Mid South Gravel: Podiums on Rene Herse

Posted by: Jan Heine Category: Uncategorized

Mid South Gravel: Podiums on Rene Herse

Mid South has been called the opening weekend of gravel: It marks the real start of the season’s big races. And for good reason: The team in Stillwater puts on a festival like no other, and the red dirt of Oklahoma makes for great racing.

Rene Herse has a long history at Mid South, ever since Ted King first raced here on the 700C x 44 mm Snoqualmie Pass, exactly five years ago. Back then, the idea of running slick tires on gravel was almost unheard of. In the event, Ted was barely outsprinted by Payson McElveen, but Ted’s second place was the first of many podiums on supple Rene Herse tires.

Remarkably, the top three from 2019 were at it again last weekend, all in the top 15, and riding faster average speeds than the winning time in 2019. From left to right: Ted King, Payson McElveen, Drew Dillman back in 2019. Gravel really has come a long way. Sadly, there’s no stopping to lounge on road-side sofas these days any longer. But, as Ted pointed out, the racing is better than ever. He said: “My power profile from this year’s Mid South blows the 2019 race out of the water: 306 watts average power versus 279 watts. That, plus a swift moving peloton, helps explain cutting 30 minutes (!) off the 100-mile ride.”

This year, Brennan Wertz (in the white jersey) came 8th, just 1:10 minutes behind the winner, Torbjorn Røed.
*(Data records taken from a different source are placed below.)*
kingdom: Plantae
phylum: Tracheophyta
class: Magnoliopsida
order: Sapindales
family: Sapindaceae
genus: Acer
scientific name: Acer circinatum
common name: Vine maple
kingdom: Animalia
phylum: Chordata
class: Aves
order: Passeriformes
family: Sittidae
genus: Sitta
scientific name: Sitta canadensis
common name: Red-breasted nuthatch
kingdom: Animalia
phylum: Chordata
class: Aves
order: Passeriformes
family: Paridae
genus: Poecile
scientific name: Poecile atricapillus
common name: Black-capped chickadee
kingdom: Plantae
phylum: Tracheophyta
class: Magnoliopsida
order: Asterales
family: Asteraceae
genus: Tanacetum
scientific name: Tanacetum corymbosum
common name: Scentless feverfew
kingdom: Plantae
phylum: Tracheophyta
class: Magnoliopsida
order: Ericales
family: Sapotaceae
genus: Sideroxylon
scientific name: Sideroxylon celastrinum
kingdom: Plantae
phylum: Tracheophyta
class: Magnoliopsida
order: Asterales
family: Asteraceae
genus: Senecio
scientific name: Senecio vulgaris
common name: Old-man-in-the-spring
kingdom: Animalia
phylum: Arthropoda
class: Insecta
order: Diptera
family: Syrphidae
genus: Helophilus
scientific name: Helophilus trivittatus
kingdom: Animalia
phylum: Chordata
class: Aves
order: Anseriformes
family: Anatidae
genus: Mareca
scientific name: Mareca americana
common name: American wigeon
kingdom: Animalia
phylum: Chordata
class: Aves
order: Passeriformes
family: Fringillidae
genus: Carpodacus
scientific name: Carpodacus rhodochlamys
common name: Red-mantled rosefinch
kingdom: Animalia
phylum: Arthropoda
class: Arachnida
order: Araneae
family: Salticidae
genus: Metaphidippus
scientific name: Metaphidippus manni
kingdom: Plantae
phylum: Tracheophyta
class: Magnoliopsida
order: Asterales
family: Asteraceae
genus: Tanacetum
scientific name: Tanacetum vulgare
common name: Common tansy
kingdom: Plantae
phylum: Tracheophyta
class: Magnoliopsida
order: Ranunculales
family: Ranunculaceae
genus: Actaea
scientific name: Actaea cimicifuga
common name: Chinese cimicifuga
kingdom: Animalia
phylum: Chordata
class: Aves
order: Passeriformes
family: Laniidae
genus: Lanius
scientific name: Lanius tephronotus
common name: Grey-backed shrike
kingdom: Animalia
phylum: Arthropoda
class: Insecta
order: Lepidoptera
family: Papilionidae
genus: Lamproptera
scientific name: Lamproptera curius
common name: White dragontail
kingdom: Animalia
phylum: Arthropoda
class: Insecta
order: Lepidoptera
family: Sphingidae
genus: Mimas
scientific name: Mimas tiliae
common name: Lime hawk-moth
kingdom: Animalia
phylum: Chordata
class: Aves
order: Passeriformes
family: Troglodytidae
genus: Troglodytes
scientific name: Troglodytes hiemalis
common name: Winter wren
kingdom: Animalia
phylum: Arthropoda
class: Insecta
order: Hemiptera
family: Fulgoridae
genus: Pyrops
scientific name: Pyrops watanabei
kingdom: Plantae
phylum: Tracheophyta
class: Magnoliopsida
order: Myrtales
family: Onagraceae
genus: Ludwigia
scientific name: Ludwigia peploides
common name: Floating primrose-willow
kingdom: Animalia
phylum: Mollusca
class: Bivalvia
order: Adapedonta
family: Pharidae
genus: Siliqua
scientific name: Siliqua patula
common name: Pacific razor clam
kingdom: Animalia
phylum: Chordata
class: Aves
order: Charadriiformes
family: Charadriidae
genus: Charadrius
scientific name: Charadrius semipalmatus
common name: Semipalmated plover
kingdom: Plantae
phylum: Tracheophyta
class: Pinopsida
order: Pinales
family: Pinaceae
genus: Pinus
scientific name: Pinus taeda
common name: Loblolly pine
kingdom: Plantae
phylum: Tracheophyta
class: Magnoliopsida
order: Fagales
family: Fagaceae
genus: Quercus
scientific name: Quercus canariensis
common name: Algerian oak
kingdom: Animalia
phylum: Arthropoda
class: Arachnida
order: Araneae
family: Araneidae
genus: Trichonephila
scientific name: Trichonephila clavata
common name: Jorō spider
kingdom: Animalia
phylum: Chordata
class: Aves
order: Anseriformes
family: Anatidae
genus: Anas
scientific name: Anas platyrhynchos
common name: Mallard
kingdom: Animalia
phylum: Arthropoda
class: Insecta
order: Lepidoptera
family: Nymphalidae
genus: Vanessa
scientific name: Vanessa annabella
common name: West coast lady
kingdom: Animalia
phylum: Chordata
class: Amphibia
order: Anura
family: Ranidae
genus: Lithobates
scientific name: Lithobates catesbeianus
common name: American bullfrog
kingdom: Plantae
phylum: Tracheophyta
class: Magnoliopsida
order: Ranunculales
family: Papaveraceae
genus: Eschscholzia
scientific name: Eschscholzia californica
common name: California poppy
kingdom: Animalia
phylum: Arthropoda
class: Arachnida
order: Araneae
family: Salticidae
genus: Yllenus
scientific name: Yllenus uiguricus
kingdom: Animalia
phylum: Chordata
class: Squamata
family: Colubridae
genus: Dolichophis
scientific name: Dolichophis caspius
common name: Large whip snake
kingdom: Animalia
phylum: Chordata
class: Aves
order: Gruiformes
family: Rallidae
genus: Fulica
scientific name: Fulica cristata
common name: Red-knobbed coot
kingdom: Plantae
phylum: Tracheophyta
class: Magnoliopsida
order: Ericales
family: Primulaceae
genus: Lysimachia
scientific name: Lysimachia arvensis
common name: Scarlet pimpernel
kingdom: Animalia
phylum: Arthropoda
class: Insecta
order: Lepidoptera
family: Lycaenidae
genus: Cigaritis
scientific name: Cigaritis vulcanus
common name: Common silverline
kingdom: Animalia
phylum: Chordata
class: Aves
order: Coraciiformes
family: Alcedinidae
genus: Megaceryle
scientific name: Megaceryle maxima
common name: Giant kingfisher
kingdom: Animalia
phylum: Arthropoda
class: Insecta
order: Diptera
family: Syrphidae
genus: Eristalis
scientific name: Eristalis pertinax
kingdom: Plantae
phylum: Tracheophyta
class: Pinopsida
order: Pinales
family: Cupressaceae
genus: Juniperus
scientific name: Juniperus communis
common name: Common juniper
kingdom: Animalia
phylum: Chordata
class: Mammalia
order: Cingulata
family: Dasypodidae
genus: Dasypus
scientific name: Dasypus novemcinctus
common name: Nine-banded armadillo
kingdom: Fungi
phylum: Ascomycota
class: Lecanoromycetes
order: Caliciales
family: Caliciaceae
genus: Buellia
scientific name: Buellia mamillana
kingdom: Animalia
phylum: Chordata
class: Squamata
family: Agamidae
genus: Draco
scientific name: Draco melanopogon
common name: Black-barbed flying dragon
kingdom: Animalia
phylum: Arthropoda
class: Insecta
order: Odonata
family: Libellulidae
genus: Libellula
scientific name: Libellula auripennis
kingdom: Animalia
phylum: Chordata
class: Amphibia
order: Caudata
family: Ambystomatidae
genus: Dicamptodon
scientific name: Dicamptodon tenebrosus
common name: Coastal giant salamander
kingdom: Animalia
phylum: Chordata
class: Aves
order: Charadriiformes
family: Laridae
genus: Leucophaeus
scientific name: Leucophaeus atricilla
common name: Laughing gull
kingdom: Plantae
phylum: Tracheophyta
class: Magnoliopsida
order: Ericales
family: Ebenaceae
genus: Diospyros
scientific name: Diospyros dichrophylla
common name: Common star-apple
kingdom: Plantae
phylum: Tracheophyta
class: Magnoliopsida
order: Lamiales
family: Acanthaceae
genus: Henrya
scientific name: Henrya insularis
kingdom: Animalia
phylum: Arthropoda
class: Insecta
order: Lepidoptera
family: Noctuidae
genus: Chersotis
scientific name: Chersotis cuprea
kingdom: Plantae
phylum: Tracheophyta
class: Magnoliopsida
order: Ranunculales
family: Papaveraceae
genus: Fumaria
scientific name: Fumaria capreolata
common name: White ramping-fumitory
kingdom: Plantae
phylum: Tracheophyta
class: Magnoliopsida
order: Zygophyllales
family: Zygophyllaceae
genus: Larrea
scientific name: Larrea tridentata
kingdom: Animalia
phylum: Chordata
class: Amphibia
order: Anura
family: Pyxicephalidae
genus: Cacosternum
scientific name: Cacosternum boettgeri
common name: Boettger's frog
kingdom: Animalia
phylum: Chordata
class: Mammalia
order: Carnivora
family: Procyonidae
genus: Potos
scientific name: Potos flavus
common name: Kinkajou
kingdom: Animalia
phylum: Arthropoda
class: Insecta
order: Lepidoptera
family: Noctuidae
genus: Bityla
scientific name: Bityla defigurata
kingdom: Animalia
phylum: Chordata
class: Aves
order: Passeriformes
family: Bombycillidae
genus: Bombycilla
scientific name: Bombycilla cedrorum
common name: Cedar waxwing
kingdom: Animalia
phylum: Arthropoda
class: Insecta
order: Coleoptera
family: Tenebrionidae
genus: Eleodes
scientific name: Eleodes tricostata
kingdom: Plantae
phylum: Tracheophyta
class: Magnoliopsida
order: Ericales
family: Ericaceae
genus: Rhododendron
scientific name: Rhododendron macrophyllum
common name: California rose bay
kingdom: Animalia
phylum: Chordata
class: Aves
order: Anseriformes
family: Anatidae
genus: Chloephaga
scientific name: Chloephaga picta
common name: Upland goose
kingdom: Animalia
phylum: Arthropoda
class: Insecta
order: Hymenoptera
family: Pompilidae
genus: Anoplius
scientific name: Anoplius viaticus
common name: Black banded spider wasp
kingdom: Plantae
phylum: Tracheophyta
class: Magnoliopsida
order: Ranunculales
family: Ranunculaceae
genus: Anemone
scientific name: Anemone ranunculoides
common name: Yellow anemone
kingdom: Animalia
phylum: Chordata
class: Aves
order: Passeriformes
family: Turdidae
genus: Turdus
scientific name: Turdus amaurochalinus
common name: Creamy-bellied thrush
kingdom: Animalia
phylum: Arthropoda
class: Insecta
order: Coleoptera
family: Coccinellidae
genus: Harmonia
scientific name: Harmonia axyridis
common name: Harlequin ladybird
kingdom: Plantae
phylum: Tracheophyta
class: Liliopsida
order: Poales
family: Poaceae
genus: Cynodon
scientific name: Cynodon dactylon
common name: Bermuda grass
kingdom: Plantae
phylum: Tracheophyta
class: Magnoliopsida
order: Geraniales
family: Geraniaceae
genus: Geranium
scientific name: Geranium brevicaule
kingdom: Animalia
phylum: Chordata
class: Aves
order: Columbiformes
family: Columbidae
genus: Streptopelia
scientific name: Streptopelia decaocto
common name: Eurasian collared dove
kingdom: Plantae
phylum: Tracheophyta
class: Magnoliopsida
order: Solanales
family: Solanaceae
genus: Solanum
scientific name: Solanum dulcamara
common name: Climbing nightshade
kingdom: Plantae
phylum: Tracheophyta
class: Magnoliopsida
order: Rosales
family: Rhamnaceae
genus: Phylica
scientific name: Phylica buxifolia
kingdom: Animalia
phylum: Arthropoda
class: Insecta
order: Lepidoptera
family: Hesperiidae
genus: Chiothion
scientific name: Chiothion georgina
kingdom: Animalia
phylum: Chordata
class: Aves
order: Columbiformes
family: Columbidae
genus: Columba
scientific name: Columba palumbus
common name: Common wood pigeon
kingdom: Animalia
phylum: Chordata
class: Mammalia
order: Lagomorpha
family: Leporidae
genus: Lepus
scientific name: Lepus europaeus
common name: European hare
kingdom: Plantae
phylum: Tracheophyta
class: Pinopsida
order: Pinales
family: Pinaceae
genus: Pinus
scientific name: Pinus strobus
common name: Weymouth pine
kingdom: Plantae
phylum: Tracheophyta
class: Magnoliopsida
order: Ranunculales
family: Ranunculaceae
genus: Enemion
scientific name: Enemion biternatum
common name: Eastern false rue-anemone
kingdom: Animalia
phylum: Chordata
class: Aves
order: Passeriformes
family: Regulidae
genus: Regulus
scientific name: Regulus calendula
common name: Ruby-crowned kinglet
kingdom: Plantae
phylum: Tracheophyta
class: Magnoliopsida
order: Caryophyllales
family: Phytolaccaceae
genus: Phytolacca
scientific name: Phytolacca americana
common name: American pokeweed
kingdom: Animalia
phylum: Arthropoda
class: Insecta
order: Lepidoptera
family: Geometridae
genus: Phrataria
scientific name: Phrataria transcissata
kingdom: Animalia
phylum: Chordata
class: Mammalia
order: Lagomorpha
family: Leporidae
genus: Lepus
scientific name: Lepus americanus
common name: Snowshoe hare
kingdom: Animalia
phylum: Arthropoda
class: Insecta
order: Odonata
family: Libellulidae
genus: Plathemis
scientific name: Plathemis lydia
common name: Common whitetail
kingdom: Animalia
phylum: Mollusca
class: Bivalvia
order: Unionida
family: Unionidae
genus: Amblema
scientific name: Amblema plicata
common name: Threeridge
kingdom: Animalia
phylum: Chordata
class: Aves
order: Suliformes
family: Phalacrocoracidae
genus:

Remarkably, Brennan was on the same Snoqualmie Pass 700C x 44 mm tires that Ted first introduced here five years ago.

Among the women, two of the three podium finishers also rolled on Rene Herse Snoqualmie Pass tires. Jenna Rinehart (center, Mazda Orange Seal Team) came second, while Caroline Wreszin (right, Cinch Cycling) was third across the line. Jenna tells the story of the women’s race:

“The mass start was a hectic dust cloud for the first 12 miles. I positioned myself well and kept safe. Lauren de Creszenzo ended up getting into a group just up the road, and I couldn’t quite close the gap. After the creek crossing, I found myself with a few other women and some men. The other women ended up falling off our group about 20 miles in, and then I was able to bridge up to the next group that contained Caroline. Caroline and I rode the next 70 miles in a group together. I threw in a couple attacks, but couldn’t make it stick. We exited the single track around mile 90 and rode the last 10 miles together, just the two of us. With a downhill sprint to the finish, I was able to just get her at the line. That might be my first time ever winning a sprint!”

Caroline added: “The dirt and the ruts and the sand and the jeeps and the insanely fast speeds and the smiles and the hugs and the community and the start line brass band—Mid South Gravel just keeps getting better. This year’s 3rd place somehow feels sweeter than last year’s 2nd. Harder fought, better earned. A confirmation that the game is fun, and I love to play it. And there’s no place more exiting to be than that.”

Congratulations to all the riders who raced hard, rode well, and made gravel such a fun, inclusive part of the cycling.